**What the exercise asks:**
Set down exactly the lines from the one containing "sehingga ada yang" through the end of the records below, both included, and nothing else.

===== Available records

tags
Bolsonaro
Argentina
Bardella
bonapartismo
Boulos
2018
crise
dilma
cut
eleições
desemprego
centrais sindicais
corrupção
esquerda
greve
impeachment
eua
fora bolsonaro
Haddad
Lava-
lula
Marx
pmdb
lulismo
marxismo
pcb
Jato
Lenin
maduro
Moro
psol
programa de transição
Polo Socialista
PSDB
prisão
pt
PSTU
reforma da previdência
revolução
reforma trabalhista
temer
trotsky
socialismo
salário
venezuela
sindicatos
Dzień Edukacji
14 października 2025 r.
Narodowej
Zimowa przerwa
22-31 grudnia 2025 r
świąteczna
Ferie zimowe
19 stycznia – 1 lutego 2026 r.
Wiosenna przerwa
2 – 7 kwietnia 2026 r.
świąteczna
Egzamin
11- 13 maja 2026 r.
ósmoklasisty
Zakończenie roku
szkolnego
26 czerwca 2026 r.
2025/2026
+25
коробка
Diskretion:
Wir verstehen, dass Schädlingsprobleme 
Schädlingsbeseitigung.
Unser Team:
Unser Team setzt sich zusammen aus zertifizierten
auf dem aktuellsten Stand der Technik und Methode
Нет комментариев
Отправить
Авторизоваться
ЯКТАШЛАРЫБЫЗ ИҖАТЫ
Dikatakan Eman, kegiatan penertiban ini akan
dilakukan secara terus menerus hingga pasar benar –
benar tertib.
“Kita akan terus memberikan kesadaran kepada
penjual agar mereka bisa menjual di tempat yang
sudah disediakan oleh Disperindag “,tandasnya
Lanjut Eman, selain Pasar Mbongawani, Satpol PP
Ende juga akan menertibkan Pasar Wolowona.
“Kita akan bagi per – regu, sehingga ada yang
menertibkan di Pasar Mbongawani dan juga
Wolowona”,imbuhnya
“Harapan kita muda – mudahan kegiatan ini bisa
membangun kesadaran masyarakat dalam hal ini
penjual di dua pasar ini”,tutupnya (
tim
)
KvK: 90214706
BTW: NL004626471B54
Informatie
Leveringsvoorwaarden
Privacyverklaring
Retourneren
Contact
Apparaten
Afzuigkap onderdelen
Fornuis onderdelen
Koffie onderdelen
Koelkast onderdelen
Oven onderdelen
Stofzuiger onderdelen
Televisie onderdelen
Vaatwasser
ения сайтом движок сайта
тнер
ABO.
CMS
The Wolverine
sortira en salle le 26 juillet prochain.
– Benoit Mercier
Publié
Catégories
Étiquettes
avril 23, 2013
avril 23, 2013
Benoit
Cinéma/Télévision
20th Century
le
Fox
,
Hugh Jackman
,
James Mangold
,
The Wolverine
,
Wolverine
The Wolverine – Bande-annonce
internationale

==========

**Your response:**
“Kita akan bagi per – regu, sehingga ada yang
menertibkan di Pasar Mbongawani dan juga
Wolowona”,imbuhnya
“Harapan kita muda – mudahan kegiatan ini bisa
membangun kesadaran masyarakat dalam hal ini
penjual di dua pasar ini”,tutupnya (
tim
)
KvK: 90214706
BTW: NL004626471B54
Informatie
Leveringsvoorwaarden
Privacyverklaring
Retourneren
Contact
Apparaten
Afzuigkap onderdelen
Fornuis onderdelen
Koffie onderdelen
Koelkast onderdelen
Oven onderdelen
Stofzuiger onderdelen
Televisie onderdelen
Vaatwasser
ения сайтом движок сайта
тнер
ABO.
CMS
The Wolverine
sortira en salle le 26 juillet prochain.
– Benoit Mercier
Publié
Catégories
Étiquettes
avril 23, 2013
avril 23, 2013
Benoit
Cinéma/Télévision
20th Century
le
Fox
,
Hugh Jackman
,
James Mangold
,
The Wolverine
,
Wolverine
The Wolverine – Bande-annonce
internationale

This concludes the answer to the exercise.